Indeed, show-goers would marvel at high breed cows like Holstein, Jersey and Guernsey with udders the size of a bucket, know how to produce energy from biogas among other things.
Though these technologies were appropriate back then, failure by the ASK to align the fair with the changing times has translated to the event becoming a mere hawking ground.
The event has completely lost its significance and has become a big market for hawking of Chinese and other foreign mass-produced items while parastatals reluctantly book stands and send junior officers to man them just to avoid reprimanding by the government considering that President Kibaki is the patron.
While the trade fair might be dear to the President, considering that since he ascended to the highest office on the land in 2003 he has religiously presided over the opening ceremony, the truth of the matter is that unless something is done urgently, the Nairobi Trade Fair is tottering on the brink of becoming irrelevant like its networks in other parts of the country.
For the few Kenyans who visited the event this past week, it was evident that ASK, the body mandated to oversee and market the event, is in a deep slumber and lacks ideas on how to make the event worthwhile.
While this year’s event was anchored on the theme of Enhancing Technology and Industry for Food Security and National Growth, there was little to propel the country towards this direction.

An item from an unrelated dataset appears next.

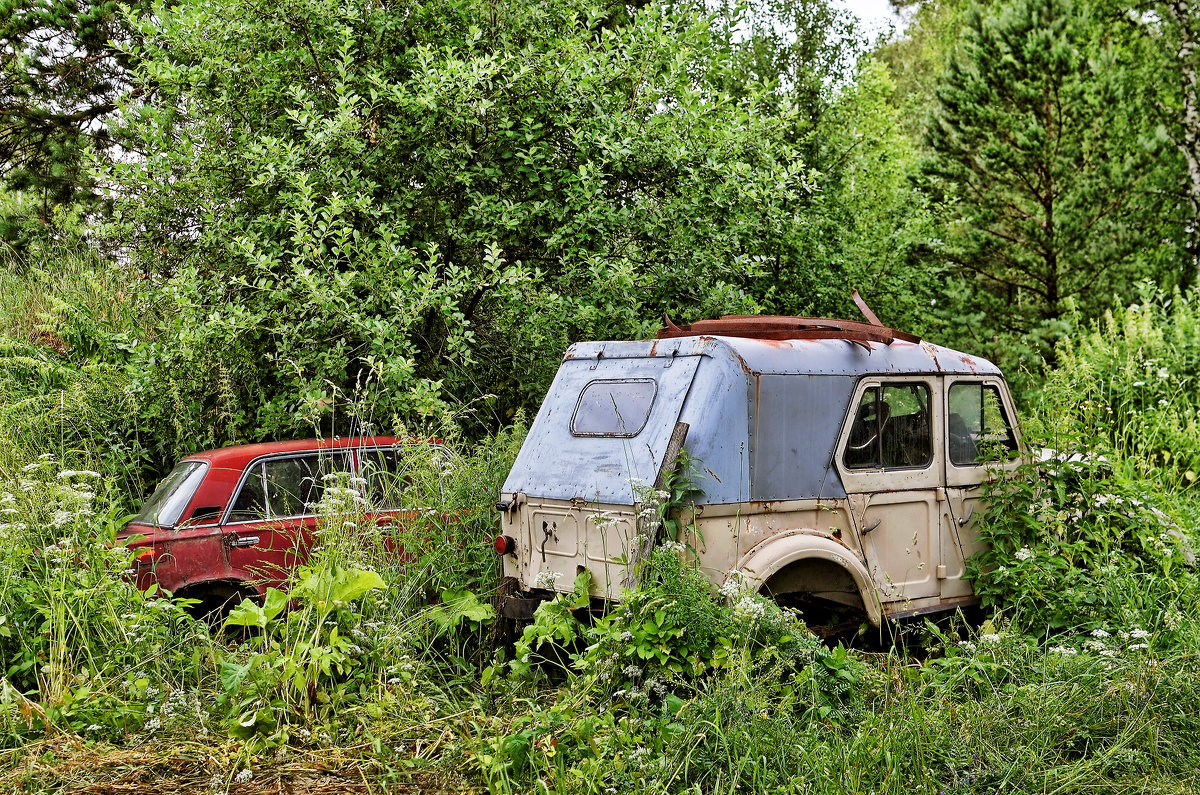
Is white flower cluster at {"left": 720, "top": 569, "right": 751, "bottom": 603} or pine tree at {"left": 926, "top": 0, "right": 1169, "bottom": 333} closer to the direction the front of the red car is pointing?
the pine tree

Technically, the trade fair is supposed to be an occasion to showcase new trends in the agricultural sector, new innovations by industries and latest technologies that are relevant is pushing economic growth.
Indeed this should be an event that local companies, entrepreneurs and institutions of high learning should be looking forward to in order to showcase their new innovations.
It should also be an event that foreign companies and investors should be scrambling to exhibit their products and services besides creating linkages with local firms, something that is critical in job creation.
But because the Nairobi Fair has failed in evolving with the changing times, companies are seeking for alternative channels to market themselves, something that explains the rising popularity in trade fairs regularly being held at the Kenyatta International Conference Centre like the just-concluded 16th Kenya International Trade Exhibition 2012.
While it is not too late to avoid the unavoidable death of the Nairobi Fair if things continue on the current path, the onus of bringing back the allure of ‘The Show’ lies squarely on the ASK.
The ASK management lead by chief executive Betram Muthoka must wake up from their deep slumber.